**Excerpt provided**
Watching Tottenham Hotspur fans taking on the Spanish constabulary at a European soccer match the other night, I found myself idly speculating on what might have happened had those Iranian kidnappers made the mistake of seizing 15 hard-boiled football yobs who hadn’t got the Blair memo about not escalating the situation. …

… Europeans and more and more Americans believe they can live in a world with all the benefits of global prosperity and none of the messy obligations necessary to maintain it. And so they cruise around war zones like floating NGOs. Iran called their bluff, and televised it to the world. In the end, every great power is as great as its credibility, and the only consolation after these last two weeks is that Britain doesn’t have much more left to lose.

Charles Krauthammer seconds that emotion.

Claudia Rosett writes on the Pelosi visit.

This is not just nutty politics; it is dangerous. For Pelosi, this may count as interaction. But for Assad’s regime in Syria, this amounts to chumps on pilgrimage. Damascus is infested by a dynastic tyranny in which “dialogue” serves chiefly as cover for duplicity and terror. These traits are not simply regrettable habits that Assad might be charmed out of. They are big business and prime instruments of power.

An example of how visits like Pelosi’s can harm us is in David Brooks’ column.

Power Line has a great post on how media bias is brought to bear on an offending target. This times it’s a renowned hurricane forecaster who takes exception to many of Al Gore’s ideas.

Little bit of the same from Contentions.

And Jim Taranto slays the NY Times and its hypocritical reactions to two recess appointments. One by Clinton and one by Bush. Can you guess which one the Times liked?

Fred Thompson posts at Redstate. Captain with details.

George Will is not impressed.

Back then (1994), Thompson believed, implausibly, that voters are “deeply concerned” about campaign finance reform. Today, many likely voters in Republican primaries are deeply concerned about what Thompson and others have done to free speech in the name of “reform,” as John McCain is unhappily learning.

**Raw data**
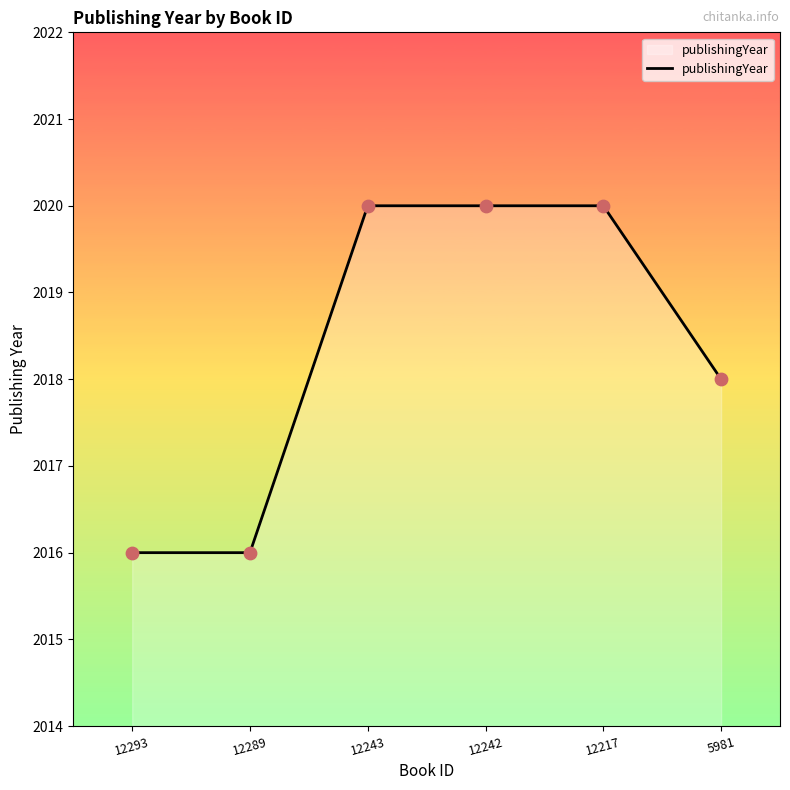

What is the ratio of the value at 12293 to the value at 12217?

1.0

**Task details**
Reproduce the political link roundup in full, word for word. The data plays no role here.

**Response**
Watching Tottenham Hotspur fans taking on the Spanish constabulary at a European soccer match the other night, I found myself idly speculating on what might have happened had those Iranian kidnappers made the mistake of seizing 15 hard-boiled football yobs who hadn’t got the Blair memo about not escalating the situation. …

… Europeans and more and more Americans believe they can live in a world with all the benefits of global prosperity and none of the messy obligations necessary to maintain it. And so they cruise around war zones like floating NGOs. Iran called their bluff, and televised it to the world. In the end, every great power is as great as its credibility, and the only consolation after these last two weeks is that Britain doesn’t have much more left to lose.

Charles Krauthammer seconds that emotion.

Claudia Rosett writes on the Pelosi visit.

This is not just nutty politics; it is dangerous. For Pelosi, this may count as interaction. But for Assad’s regime in Syria, this amounts to chumps on pilgrimage. Damascus is infested by a dynastic tyranny in which “dialogue” serves chiefly as cover for duplicity and terror. These traits are not simply regrettable habits that Assad might be charmed out of. They are big business and prime instruments of power.

An example of how visits like Pelosi’s can harm us is in David Brooks’ column.

Power Line has a great post on how media bias is brought to bear on an offending target. This times it’s a renowned hurricane forecaster who takes exception to many of Al Gore’s ideas.

Little bit of the same from Contentions.

And Jim Taranto slays the NY Times and its hypocritical reactions to two recess appointments. One by Clinton and one by Bush. Can you guess which one the Times liked?

Fred Thompson posts at Redstate. Captain with details.

George Will is not impressed.

Back then (1994), Thompson believed, implausibly, that voters are “deeply concerned” about campaign finance reform. Today, many likely voters in Republican primaries are deeply concerned about what Thompson and others have done to free speech in the name of “reform,” as John McCain is unhappily learning.